How many people here take your cats on walks. If so, care to share some interesting/fun/exciting/adventurous stories?

I was taking Newt for her walk last week. She happened to spot something in the distance, about 100 feet away. Knowing she's on a leash, she doesn't bolt, so she simply started trotting a little faster. I start jogging to keep up, and Newt starts moving faster. I think to myself, I'll let her have some fun and I explode in a full sprint, wondering if Newt could keep up. Well it was the other way around - not even close, actually... Newt takes off like a rocket, and from about 5 feet behind me, blows past me and reaches the end the 15 ft leash length ahead of me in about two seconds. I doubt I could've kept up even if I were a trained athlete. So lesson learned: don't challenge a cat to a sprint (even a slightly overweight one). As fast as I thought they ran indoors from one random room to another, it's nowhere near as fast as they can run outdoors, in open space.

Another time, I was caught in a sudden cloudburst. Newt promptly hid under the closest parked car. I couldn't exactly crawl underneath alongside her. It wasn't easy to coax her out into the rain again, and I eventually half-dragged her back home. The end result was that I was much wetter than she was by the time we got back indoors.

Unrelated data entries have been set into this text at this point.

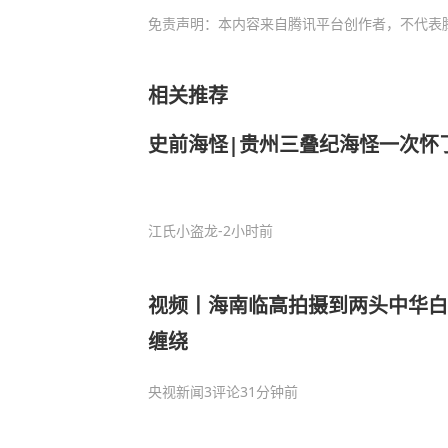
免责声明：本内容来自腾讯平台创作者，不代表
相关推荐
史前海怪|贵州三叠纪海怪一次怀了
江氏小盗龙
-2小时前
视频丨海南临高拍摄到两头中华白
缠绕
央视新闻
3评论
31分钟前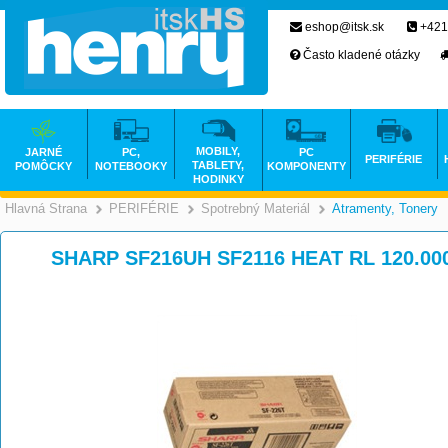
eshop@itsk.sk
+421
Často kladené otázky
MOBILY,
JARNÉ
PC,
PC
PERIFÉRIE
TABLETY,
POMÔCKY
NOTEBOOKY
KOMPONENTY
HODINKY
Hlavná Strana
PERIFÉRIE
Spotrebný Materiál
Atramenty, Tonery
>
>
>
SHARP SF216UH SF2116 HEAT RL 120.000 s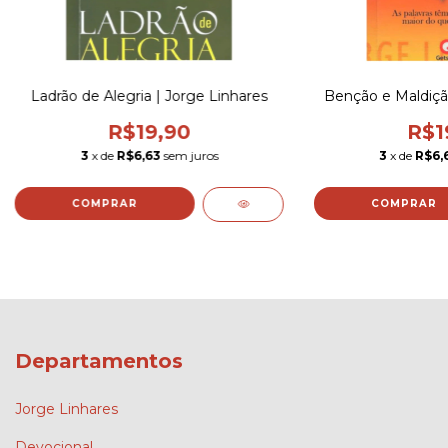
Ladrão de Alegria | Jorge Linhares
Benção e Maldição
R$19,90
R$1
3
x de
R$6,63
sem juros
3
x de
R$6,
Departamentos
Jorge Linhares
Devocional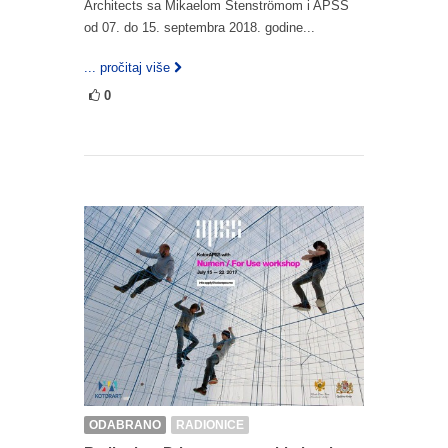
Architects sa Mikaelom Stenströmom i APSS
od 07. do 15. septembra 2018. godine...
... pročitaj više
0
ODABRANO
RADIONICE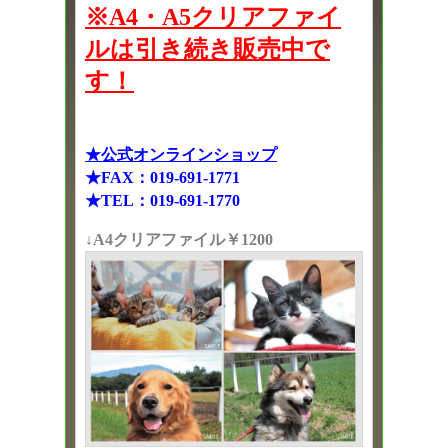
※A4・A5クリアファイ
ルは引き続き販売中で
す！
★公式オンラインショップ
★FAX：019-691-1771
★TEL：019-691-1770
↓A4クリアファイル￥1200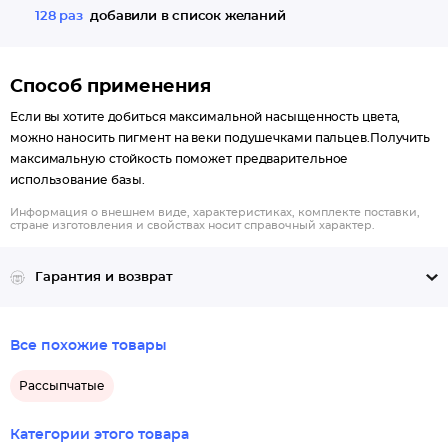
128 раз
добавили в список желаний
Способ применения
Если вы хотите добиться максимальной насыщенность цвета,
можно наносить пигмент на веки подушечками пальцев.Получить
максимальную стойкость поможет предварительное
использование базы.
Информация о внешнем виде, характеристиках, комплекте поставки,
стране изготовления и свойствах носит справочный характер.
Гарантия и возврат
Все похожие товары
Рассыпчатые
Категории этого товара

Oh, and trying to have a conversation with other people who are walking their dogs, that's always an unpredictable experience.


----------



## DeafDogs&Cat (Mar 27, 2013)

I walk Munch. He loves it. I posted a thread with a video about it last weekend. And boy, do we ever get looks and questions about it! He only trots tho. I haven't seen him try to run yet.


----------



## BartBuzz (Aug 17, 2013)

I've never done it in the past, but I took my cat, Bart, to the beach on Lake Superior a couple of weeks ago. 

I never thought about bringing a camera, but he was laying in the sand, his head going back and forth watching the waves break. They were tiny 3-4" waves, but he was kind of scared of them and liking them all at the same time. He ate grass, and watched the seagulls. 

I'm going to get a couple of "cat-walking-jackets" instead of the harness, which I don't trust. If I lost my cat on a walk I would die.

I just watched "Harry & Tonto" this afternoon. I've never seen it before. That was one well-trained cat on a leash!


----------



## Lotu (Apr 26, 2013)

When our cat (now deceased) was getting older, she was rather lazy most of the time...stayed upstairs in the sleeping area most of the day and then down to the main part of the house later in the day. She was a big (@25 pounds) scaredy cat and didn't like men (except my husband) and didn't like more than 2 people in the room at a time. We had baby gates up for human baby reasons and the cat was carried inside the gated area. People could just step over the gate for convenience. My brother in law came to visit-so male and more than 2 people in the room and she totally freaked out and jumped over the gate and zipped out of the room and up the stairs so fast it was unbelievable. We really didn't even know that she could jump that high anymore.
Not an walking outside story, but I thought it kind of fit in with theme here.


----------